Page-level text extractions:
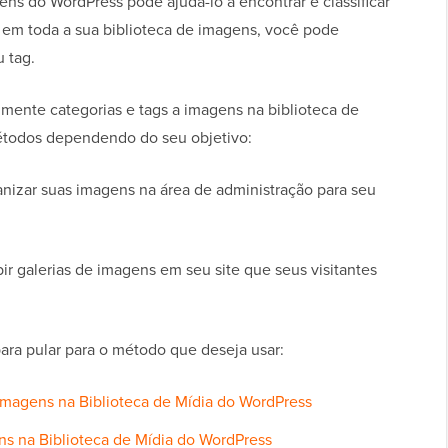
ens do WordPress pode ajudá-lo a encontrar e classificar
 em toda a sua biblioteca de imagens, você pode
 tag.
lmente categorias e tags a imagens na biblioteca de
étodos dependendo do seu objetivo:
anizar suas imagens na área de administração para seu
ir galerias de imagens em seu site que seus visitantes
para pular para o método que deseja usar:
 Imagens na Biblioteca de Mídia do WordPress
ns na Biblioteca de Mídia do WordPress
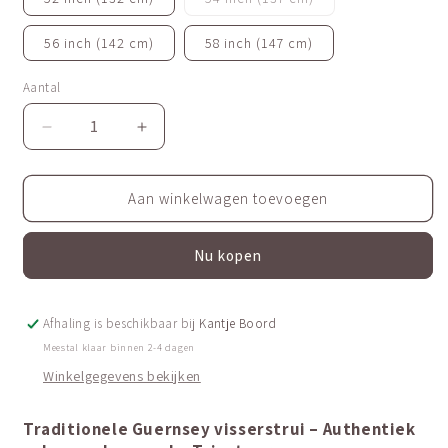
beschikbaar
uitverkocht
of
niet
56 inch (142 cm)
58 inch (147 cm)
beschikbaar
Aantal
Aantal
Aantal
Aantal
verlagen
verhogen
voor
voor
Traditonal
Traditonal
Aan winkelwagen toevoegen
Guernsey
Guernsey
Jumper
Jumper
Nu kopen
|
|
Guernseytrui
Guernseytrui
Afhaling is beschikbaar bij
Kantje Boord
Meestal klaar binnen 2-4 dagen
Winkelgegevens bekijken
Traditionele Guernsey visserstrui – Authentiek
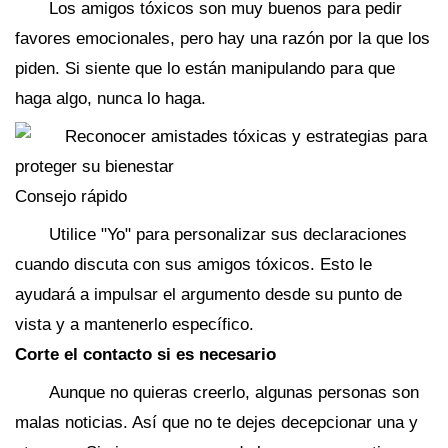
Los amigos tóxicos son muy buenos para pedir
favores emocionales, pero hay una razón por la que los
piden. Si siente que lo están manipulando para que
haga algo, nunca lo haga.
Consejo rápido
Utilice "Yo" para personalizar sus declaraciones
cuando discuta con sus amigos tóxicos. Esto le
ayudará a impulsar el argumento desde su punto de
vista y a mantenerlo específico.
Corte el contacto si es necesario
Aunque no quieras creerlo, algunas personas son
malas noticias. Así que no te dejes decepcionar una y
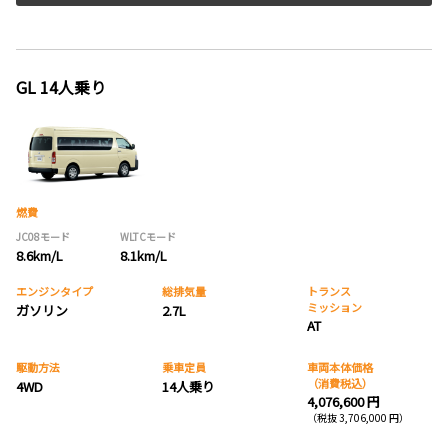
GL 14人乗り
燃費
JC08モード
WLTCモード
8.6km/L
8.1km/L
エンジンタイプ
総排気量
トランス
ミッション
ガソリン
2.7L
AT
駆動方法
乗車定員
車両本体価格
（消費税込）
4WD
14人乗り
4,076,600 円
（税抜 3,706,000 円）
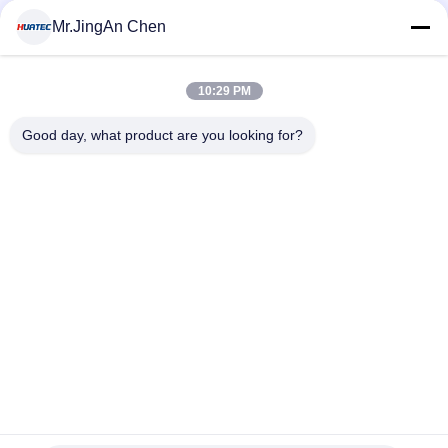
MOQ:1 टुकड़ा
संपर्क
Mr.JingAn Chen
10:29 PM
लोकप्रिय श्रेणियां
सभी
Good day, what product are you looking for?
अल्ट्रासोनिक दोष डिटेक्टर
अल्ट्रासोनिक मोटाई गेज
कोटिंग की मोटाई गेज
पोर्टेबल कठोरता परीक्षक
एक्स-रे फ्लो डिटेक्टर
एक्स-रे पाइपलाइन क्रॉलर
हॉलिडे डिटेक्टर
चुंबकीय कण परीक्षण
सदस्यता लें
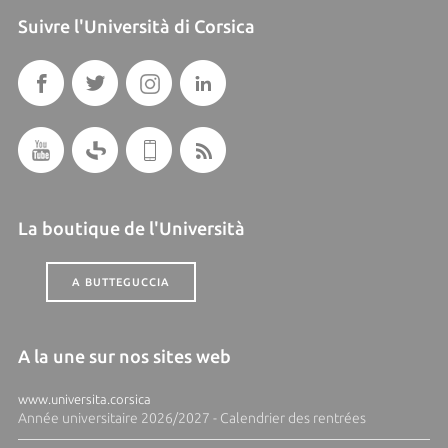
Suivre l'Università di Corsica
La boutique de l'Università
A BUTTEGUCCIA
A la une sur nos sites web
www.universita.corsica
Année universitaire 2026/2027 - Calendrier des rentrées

# WHAT THIS TASK INVOLVES
Format every line of text in the listing above as one continuously numbered list, skipping any blank lines. Leave the pictures out of your answer.

# TASK RESULT
1. ens do WordPress pode ajudá-lo a encontrar e classificar
2.  em toda a sua biblioteca de imagens, você pode
3.  tag.
4. lmente categorias e tags a imagens na biblioteca de
5. étodos dependendo do seu objetivo:
6. anizar suas imagens na área de administração para seu
7. ir galerias de imagens em seu site que seus visitantes
8. para pular para o método que deseja usar:
9.  Imagens na Biblioteca de Mídia do WordPress
10. ns na Biblioteca de Mídia do WordPress
11. beschikbaar
12. uitverkocht
13. of
14. niet
15. 56 inch (142 cm)
16. 58 inch (147 cm)
17. beschikbaar
18. Aantal
19. Aantal
20. Aantal
21. Aantal
22. verlagen
23. verhogen
24. voor
25. voor
26. Traditonal
27. Traditonal
28. Aan winkelwagen toevoegen
29. Guernsey
30. Guernsey
31. Jumper
32. Jumper
33. Nu kopen
34. |
35. |
36. Guernseytrui
37. Guernseytrui
38. Afhaling is beschikbaar bij
39. Kantje Boord
40. Meestal klaar binnen 2-4 dagen
41. Winkelgegevens bekijken
42. Traditionele Guernsey visserstrui – Authentiek
43. Los amigos tóxicos son muy buenos para pedir
44. favores emocionales, pero hay una razón por la que los
45. piden. Si siente que lo están manipulando para que
46. haga algo, nunca lo haga.
47. Consejo rápido
48. Utilice "Yo" para personalizar sus declaraciones
49. cuando discuta con sus amigos tóxicos. Esto le
50. ayudará a impulsar el argumento desde su punto de
51. vista y a mantenerlo específico.
52. Corte el contacto si es necesario
53. Aunque no quieras creerlo, algunas personas son
54. malas noticias. Así que no te dejes decepcionar una y
55. GL 14人乗り
56. 燃費
57. JC08モード
58. WLTCモード
59. 8.6km/L
60. 8.1km/L
61. エンジンタイプ
62. 総排気量
63. トランス
64. ミッション
65. ガソリン
66. 2.7L
67. AT
68. 駆動方法
69. 乗車定員
70. 車両本体価格
71. （消費税込）
72. 4WD
73. 14人乗り
74. 4,076,600 円
75. （税抜 3,706,000 円）
76. MOQ:1 टुकड़ा
77. संपर्क
78. Mr.JingAn Chen
79. 10:29 PM
80. लोकप्रिय श्रेणियां
81. सभी
82. Good day, what product are you looking for?
83. अल्ट्रासोनिक दोष डिटेक्टर
84. अल्ट्रासोनिक मोटाई गेज
85. कोटिंग की मोटाई गेज
86. पोर्टेबल कठोरता परीक्षक
87. एक्स-रे फ्लो डिटेक्टर
88. एक्स-रे पाइपलाइन क्रॉलर
89. हॉलिडे डिटेक्टर
90. चुंबकीय कण परीक्षण
91. सदस्यता लें
92. Suivre l'Università di Corsica
93. La boutique de l'Università
94. A BUTTEGUCCIA
95. A la une sur nos sites web
96. www.universita.corsica
97. Année universitaire 2026/2027 - Calendrier des rentrées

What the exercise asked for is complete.